The machine was way underpowered. So I tuned a few other things. The authentication cephx was turned off. There are risks to this but this is a hobbyist project on a secured subnet.
[default]
auth cluster required = none
auth service required = none
auth client required = none

The cluster uses a ton of memory and CPU when recovering objects. It helps to limit this activity somewhat.
[osd]
osd max backfills = 1
osd recovery max active = 2 

And since things could get a bit slow I increased a few timeouts:
[osd]
osd op thread timeout = 180
osd op complaint time = 300
osd default notify timeout = 240
osd command thread timeout = 180

I was not able to get 2G flash keys to come up. Given the price of 8G sticks is only five bucks this isn’t much of a limitation. I suppose I could use LVM striping to join a bunch of 2G sticks together into a larger unit.

The speed is not all that quick. Ceph –w reports the write speed about 3 megabytes per second. That doesn’t sound like much except the data pool I was testing on writes three copies of the data – six if you count journaling. A lot of things could affect speed: tiny memory, slow CPU, slow USB sticks and/or the USB bus being saturated.

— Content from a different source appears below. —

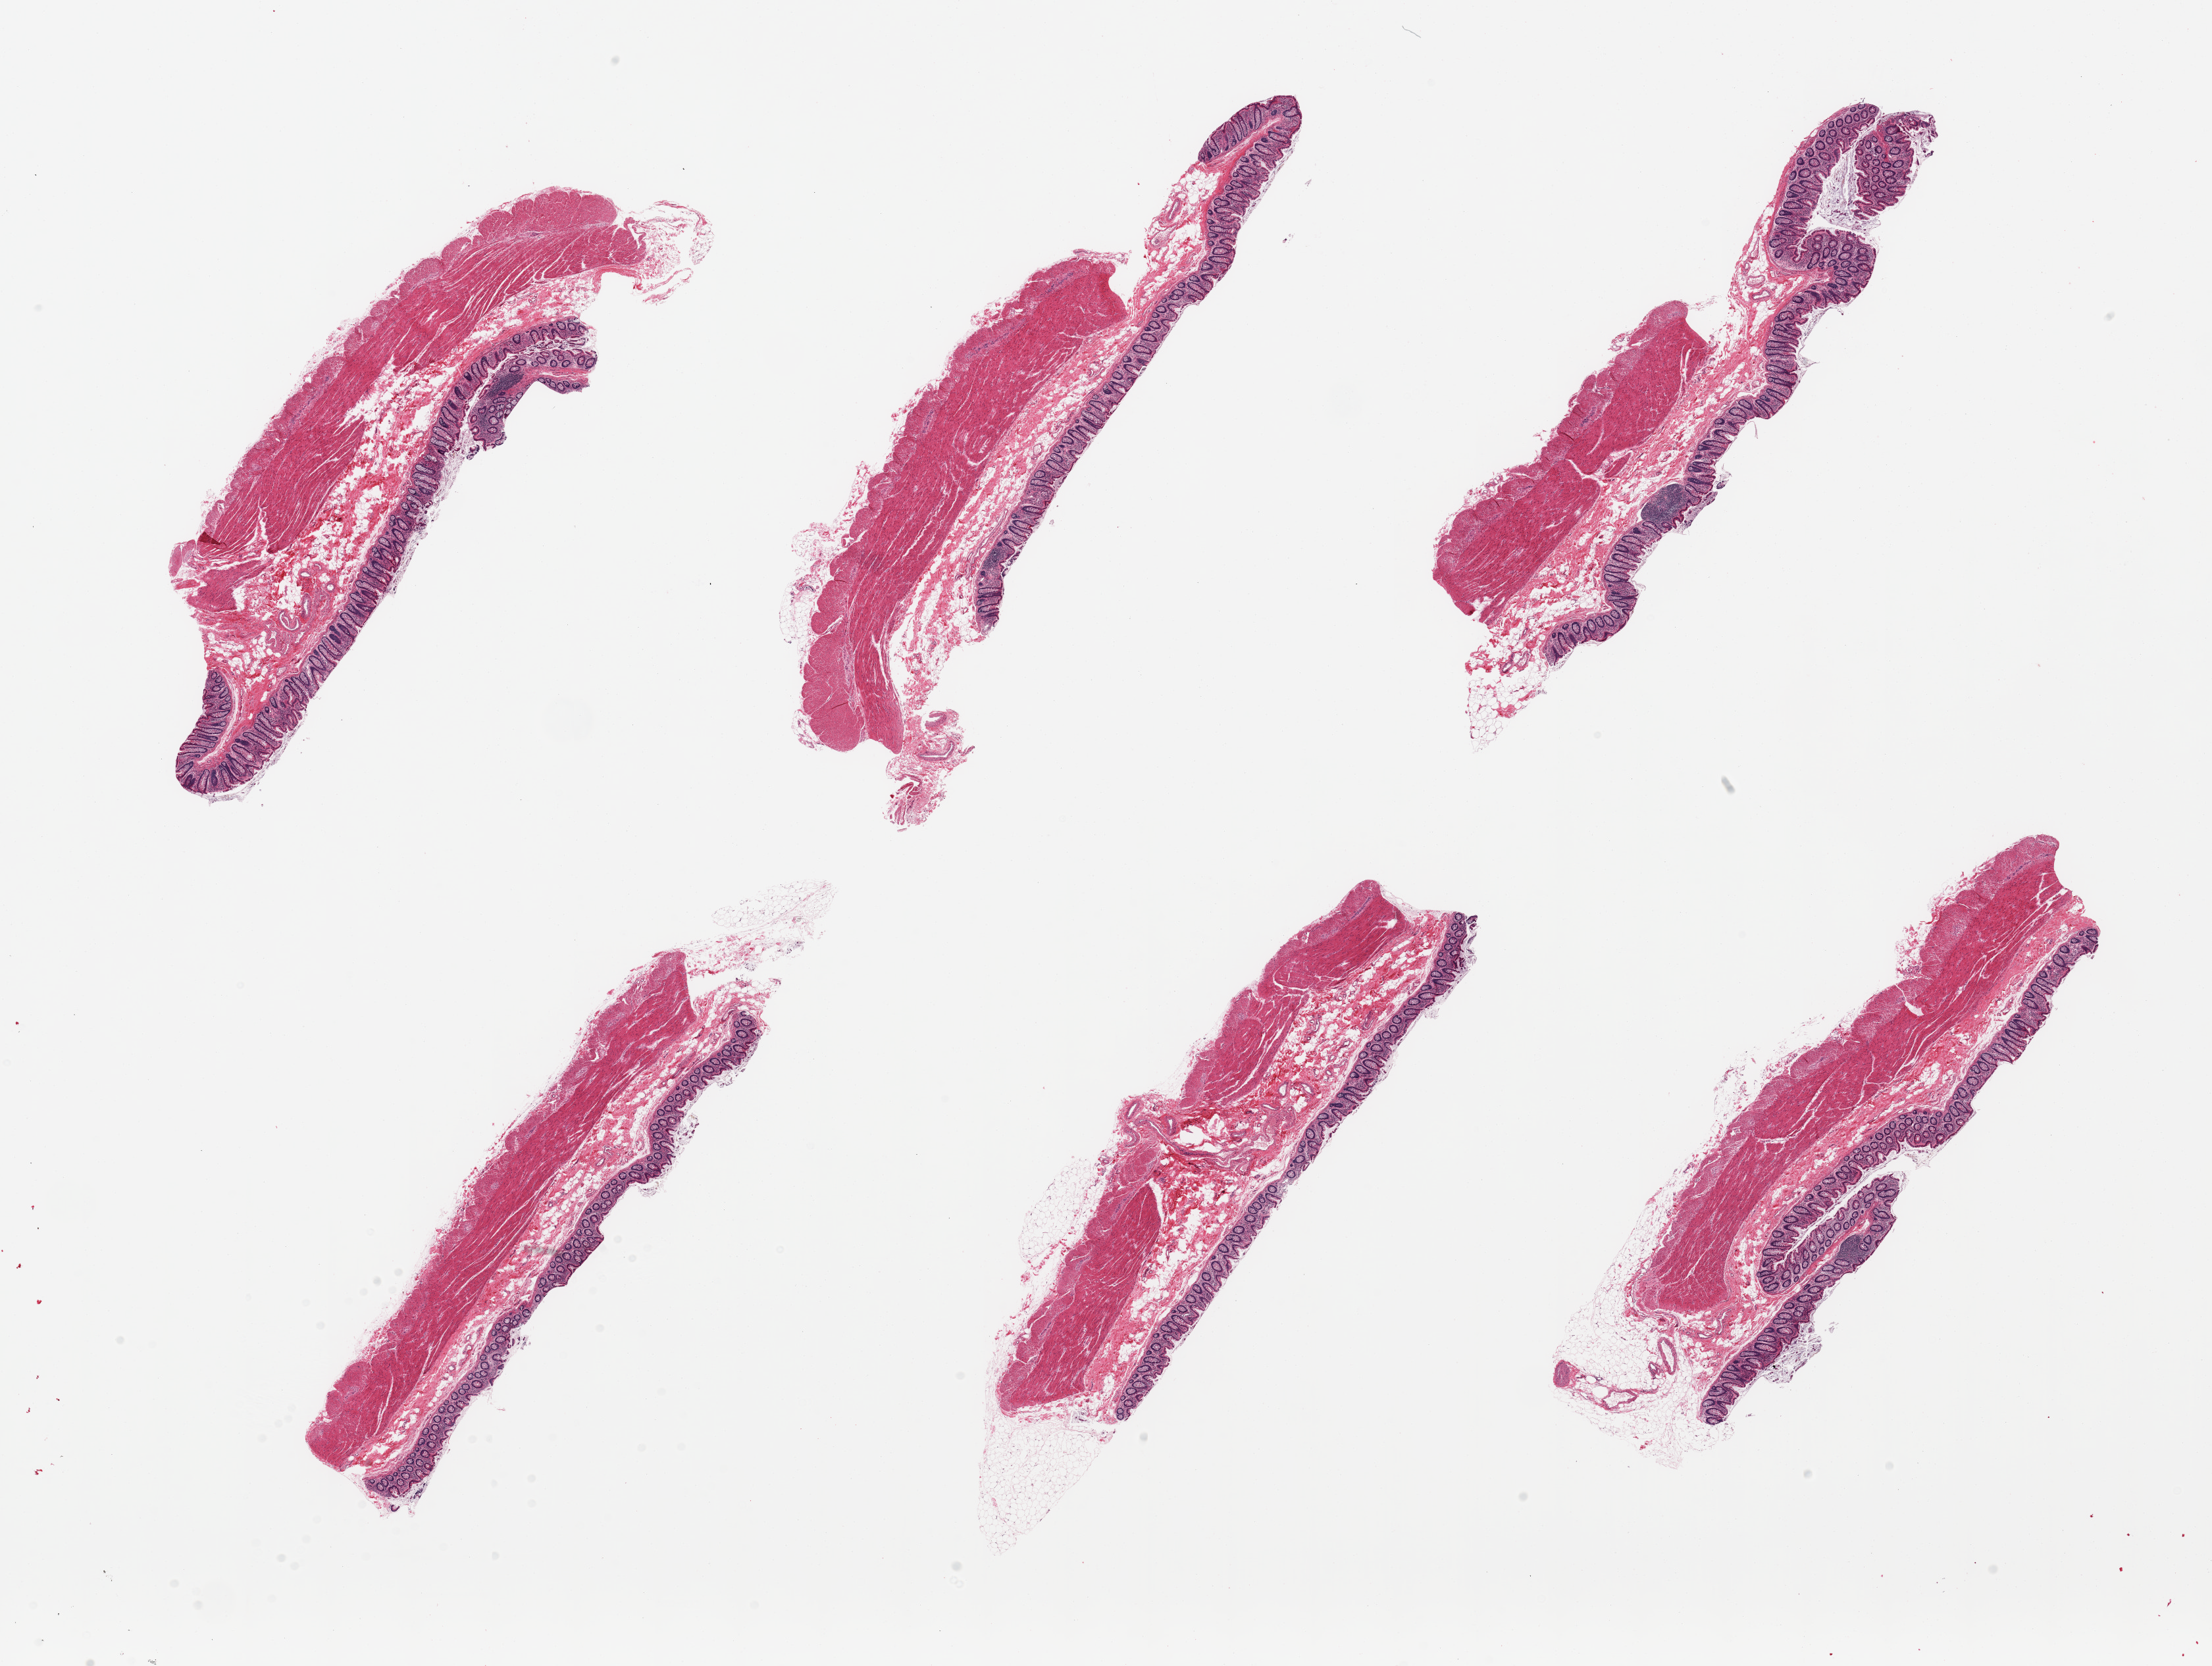
H&E whole-slide image, a low-resolution overview of the entire scanned area, about 26.6 x 20.0 mm (acquisition: 20x scan); PAXgene-fixed paraffin-embedded (PFPE) section; target tissue: transverse colon; tissue donor sample.
- reviewer comment on this tissue sample: 6 pieces, mucosa up to ~0.4mm, ~15-20% thickness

This config uses XFS on the USB sticks where BTRFS might perform better. While the speeds look poor, remember that ceph OSDs don’t report that a write is successful until the object is written to both the media and the journal. I could probably mitigate this double write by: having fewer OSDs by joining up groups of USB sticks with LVM stripes and/or moving the journal to a different device – right now ceph is using the USB sticks both for data and journal.

I stress tested RADOS by adding objects until the store filled up. It’s robust and not a single OSD timed out of the pool. As of writing this blog I am currently testing untarring linux kernel sources to the ceph filesystem – I’ll keep you posted.

My future plans are to expand the cluster utilising old hardware I have lying about. I’d like to add at least two more nodes – but they won’t necessarily be USB thumb drive backed.